Last 2 days @COLING 2020

I attended COLING 2020 two weeks ago and started blogging about day to day learnings. After 2 days, I gave up due to conference fatigue and some family situation. However, I decided to wrap up the conference related posts today with those few papers I checked in the last 2 days of the main event. Here they are:

Cross-lingual Transfer

Cross-lingual Transfer Learning for Grammatical Error Correction
There has been a lot of interest in cross-lingual transfer for various NLP tasks these days. This paper proposes it for something where its use is not obvious - grammatical error correction. They explored the task for 3 languages- English, Czech and Russian, by learning from different source languages with varying similarity to target language.
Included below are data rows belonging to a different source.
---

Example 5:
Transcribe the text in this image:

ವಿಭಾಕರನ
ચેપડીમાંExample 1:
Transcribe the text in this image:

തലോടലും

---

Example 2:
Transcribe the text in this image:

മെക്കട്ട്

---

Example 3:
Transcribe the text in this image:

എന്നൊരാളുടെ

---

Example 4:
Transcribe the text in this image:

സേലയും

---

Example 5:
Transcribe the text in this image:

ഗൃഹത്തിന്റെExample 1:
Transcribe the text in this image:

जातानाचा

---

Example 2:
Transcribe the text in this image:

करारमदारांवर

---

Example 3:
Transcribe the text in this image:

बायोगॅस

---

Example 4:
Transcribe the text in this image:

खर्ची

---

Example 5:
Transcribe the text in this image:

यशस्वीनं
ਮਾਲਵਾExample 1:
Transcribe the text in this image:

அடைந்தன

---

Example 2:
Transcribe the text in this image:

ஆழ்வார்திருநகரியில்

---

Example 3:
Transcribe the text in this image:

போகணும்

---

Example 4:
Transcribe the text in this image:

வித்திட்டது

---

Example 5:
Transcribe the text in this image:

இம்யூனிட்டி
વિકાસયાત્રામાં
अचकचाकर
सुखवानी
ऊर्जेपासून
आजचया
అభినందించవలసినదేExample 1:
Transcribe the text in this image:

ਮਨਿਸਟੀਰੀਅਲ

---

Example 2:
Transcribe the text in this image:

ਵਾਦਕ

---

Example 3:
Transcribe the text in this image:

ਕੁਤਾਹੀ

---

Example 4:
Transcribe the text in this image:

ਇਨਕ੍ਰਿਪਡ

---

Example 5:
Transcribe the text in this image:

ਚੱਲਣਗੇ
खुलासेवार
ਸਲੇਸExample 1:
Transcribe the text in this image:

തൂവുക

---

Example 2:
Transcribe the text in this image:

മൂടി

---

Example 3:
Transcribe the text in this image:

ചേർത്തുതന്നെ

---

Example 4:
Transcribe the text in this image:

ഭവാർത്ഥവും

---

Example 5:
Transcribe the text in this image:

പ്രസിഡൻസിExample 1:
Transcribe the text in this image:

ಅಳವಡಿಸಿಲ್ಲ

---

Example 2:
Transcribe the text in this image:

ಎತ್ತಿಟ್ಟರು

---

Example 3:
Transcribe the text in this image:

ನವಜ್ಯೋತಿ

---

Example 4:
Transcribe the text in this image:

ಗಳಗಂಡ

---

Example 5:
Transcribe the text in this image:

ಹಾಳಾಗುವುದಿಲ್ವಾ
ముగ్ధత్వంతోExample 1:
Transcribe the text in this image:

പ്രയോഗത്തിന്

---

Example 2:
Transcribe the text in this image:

Through a series of experiments, they show that it is possible to transfer grammatical knowledge between languages to some extent. I found this line of work very interesting, and clearly more needs to be done to draw stronger conclusions, so I will look forward for related work in future.

Detecting Urgency Status of Crisis Tweets: A Transfer Learning Approach for Low Resource Languages
This paper developed a new twitter dataset of crisis situation tweets annotated at 4 levels of urgency for English. In addition, they tested a classification approach for detecing this urgency status, and studied the cross lingual transfer of this approach to Sinhala and Odia. While I felt it was an interesting idea, I was kind of surprised/disappointed with what felt like sloppy writing for me - for example, I did not understand how they resolved the inter-annotator differences (and agreement in general seemed somewhat low) to get a final categorization. I did not understand why they did 4-way annotation if it was 2 way classification. It is not like I completely read the paper thoroughly, but I did not really understand how the annotations for Sinhala/Odia were made and it seemed like the percentage of “true” tweets (in a true/false binary classification) was too low to trust the classification accuracies. Finally, there is no mention of code mixing in the data or in the paper, and I find it strange, considering how many of these tweets coming from Indian handles use more than one language in a tweet. So, overall, its a big disappointment.

Key Phrase Extraction
SaSAKE: Syntax and Semantics Aware Keyphrase Extraction from Research Papers
This paper proposes an interesting approach to key phrase extraction by using a combination of transformer and graph encoder architectures and incorporating syntactic and semantic dependency information. They suggest that this approach can identify the boundaries of multi-word items effectively and show SOTA results on three datasets. While I found this approach very interesting, I have the same complaint about KPE as I always had - why are the numbers on these standard datasets so low (F scores in 40s typically) despite so much of advancement in terms of algorithms? Is there a way to do some form of extrinsic evaluation for KPE to understand whether the problem lies with these datasets or the approaches themselves? (I feel the problem is with the datasets and the way they are annotated, but I don’t have evidence yet).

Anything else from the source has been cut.